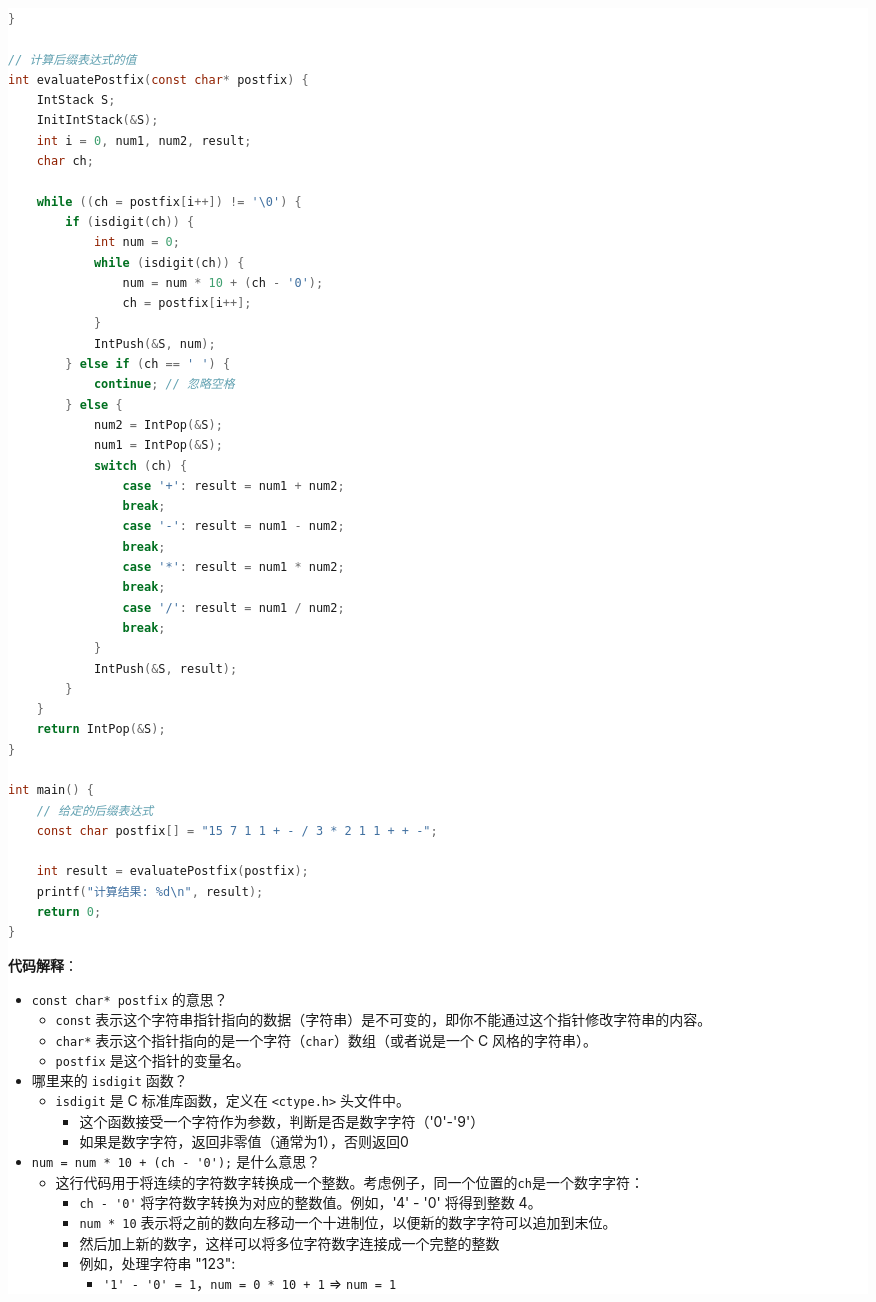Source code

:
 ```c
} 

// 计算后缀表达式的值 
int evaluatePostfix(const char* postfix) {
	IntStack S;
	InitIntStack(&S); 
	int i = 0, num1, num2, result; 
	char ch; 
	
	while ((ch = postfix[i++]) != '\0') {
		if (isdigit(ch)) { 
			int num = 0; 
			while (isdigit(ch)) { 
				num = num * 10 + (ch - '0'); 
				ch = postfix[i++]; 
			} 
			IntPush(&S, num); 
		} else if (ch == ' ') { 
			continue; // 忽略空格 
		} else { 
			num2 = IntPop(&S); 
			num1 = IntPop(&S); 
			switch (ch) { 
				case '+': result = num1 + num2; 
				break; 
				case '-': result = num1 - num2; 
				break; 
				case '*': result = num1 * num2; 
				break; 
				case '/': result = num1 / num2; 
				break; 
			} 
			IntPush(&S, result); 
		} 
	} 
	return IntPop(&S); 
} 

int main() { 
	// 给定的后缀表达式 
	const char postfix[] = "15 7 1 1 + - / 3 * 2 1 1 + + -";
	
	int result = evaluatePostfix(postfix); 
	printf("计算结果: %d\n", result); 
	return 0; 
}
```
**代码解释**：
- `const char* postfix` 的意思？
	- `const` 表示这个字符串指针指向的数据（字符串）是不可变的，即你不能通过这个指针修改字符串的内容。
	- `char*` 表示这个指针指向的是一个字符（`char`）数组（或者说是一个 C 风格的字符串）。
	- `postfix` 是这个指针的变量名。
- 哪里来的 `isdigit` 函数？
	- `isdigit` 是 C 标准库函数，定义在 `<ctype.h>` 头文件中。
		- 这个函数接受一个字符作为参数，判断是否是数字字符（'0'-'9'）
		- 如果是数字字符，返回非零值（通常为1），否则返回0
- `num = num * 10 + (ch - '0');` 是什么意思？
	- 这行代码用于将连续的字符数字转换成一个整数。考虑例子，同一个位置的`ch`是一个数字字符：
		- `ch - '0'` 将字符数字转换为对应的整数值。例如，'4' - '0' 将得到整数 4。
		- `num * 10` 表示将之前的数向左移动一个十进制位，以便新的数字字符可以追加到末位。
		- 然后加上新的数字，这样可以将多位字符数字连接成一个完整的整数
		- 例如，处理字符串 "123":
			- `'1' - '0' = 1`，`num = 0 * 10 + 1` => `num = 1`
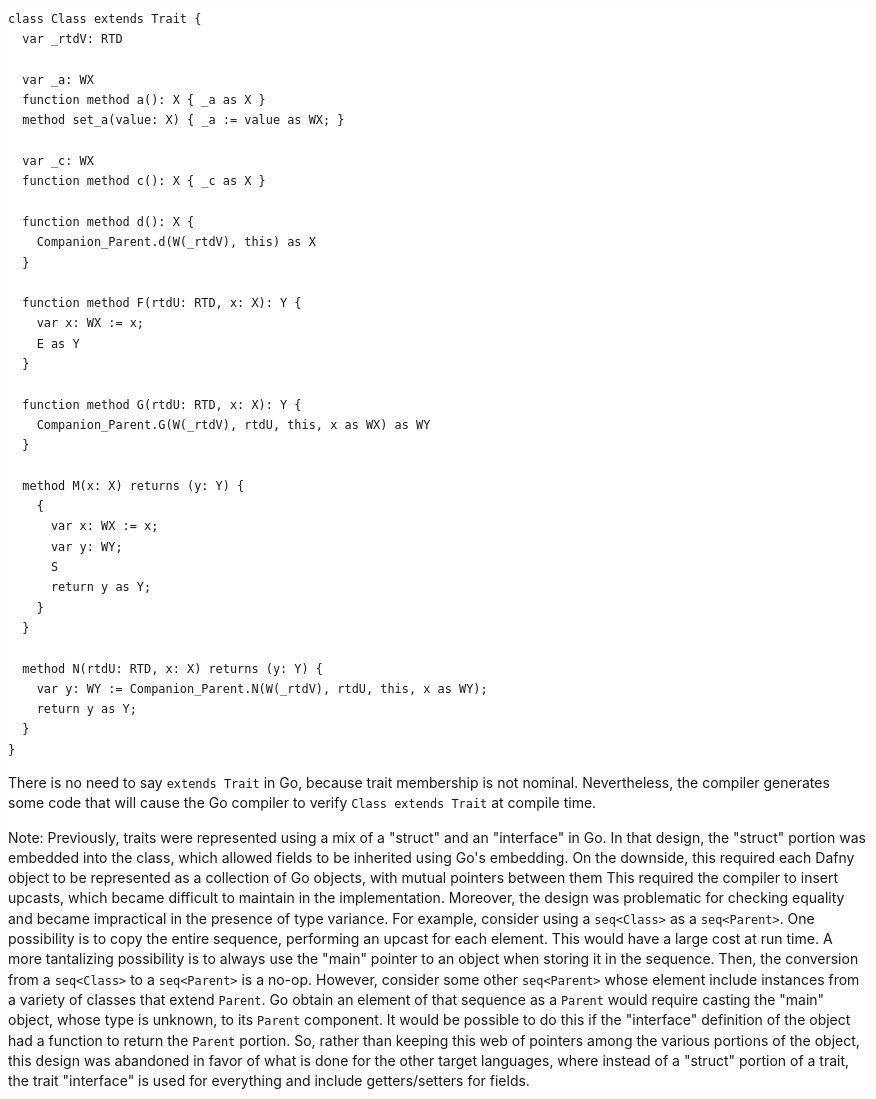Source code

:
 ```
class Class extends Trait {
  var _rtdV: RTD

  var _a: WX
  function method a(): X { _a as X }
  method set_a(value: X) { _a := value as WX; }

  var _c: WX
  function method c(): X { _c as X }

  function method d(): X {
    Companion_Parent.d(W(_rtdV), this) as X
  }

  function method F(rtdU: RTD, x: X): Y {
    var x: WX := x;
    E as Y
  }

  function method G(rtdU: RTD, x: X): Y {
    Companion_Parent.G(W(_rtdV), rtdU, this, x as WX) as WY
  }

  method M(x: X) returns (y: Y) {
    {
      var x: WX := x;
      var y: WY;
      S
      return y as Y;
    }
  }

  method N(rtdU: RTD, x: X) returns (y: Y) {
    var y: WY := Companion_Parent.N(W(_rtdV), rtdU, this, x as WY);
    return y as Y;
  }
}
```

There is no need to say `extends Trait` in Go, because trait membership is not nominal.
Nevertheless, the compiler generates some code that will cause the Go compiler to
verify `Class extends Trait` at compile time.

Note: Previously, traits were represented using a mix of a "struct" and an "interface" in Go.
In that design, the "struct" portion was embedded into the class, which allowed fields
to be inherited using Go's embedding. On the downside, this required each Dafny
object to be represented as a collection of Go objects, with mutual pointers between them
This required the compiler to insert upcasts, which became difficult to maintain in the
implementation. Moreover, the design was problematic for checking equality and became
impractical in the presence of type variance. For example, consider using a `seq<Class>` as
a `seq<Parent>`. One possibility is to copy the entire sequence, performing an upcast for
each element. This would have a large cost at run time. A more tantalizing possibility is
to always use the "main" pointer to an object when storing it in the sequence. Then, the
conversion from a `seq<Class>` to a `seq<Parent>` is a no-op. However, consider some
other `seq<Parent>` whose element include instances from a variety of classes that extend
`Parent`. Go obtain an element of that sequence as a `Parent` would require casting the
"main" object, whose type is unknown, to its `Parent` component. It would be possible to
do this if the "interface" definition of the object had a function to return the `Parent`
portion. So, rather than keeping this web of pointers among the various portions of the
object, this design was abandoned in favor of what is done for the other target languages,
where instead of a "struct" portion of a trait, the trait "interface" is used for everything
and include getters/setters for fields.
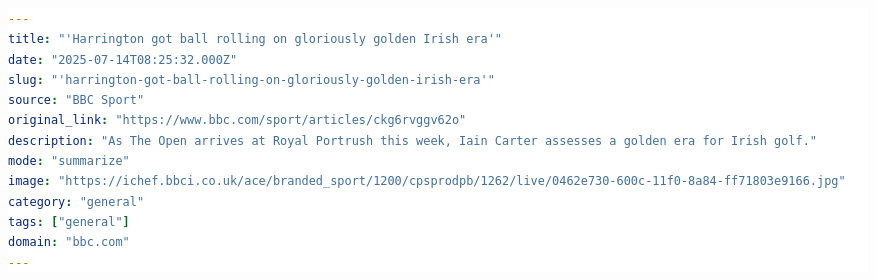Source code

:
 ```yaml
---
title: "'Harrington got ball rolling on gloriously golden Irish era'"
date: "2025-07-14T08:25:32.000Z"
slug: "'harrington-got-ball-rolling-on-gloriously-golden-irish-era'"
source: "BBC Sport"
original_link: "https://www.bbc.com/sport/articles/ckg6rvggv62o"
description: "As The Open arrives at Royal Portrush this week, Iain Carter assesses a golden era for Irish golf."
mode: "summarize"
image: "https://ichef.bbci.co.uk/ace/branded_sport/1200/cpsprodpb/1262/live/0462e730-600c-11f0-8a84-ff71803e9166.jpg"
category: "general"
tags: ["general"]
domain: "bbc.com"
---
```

TO DO -> Find the lines above that hold "design", then copy each of them.

EXERCISE RESPONSE ->
In that design, the "struct" portion was embedded into the class, which allowed fields
implementation. Moreover, the design was problematic for checking equality and became
object, this design was abandoned in favor of what is done for the other target languages,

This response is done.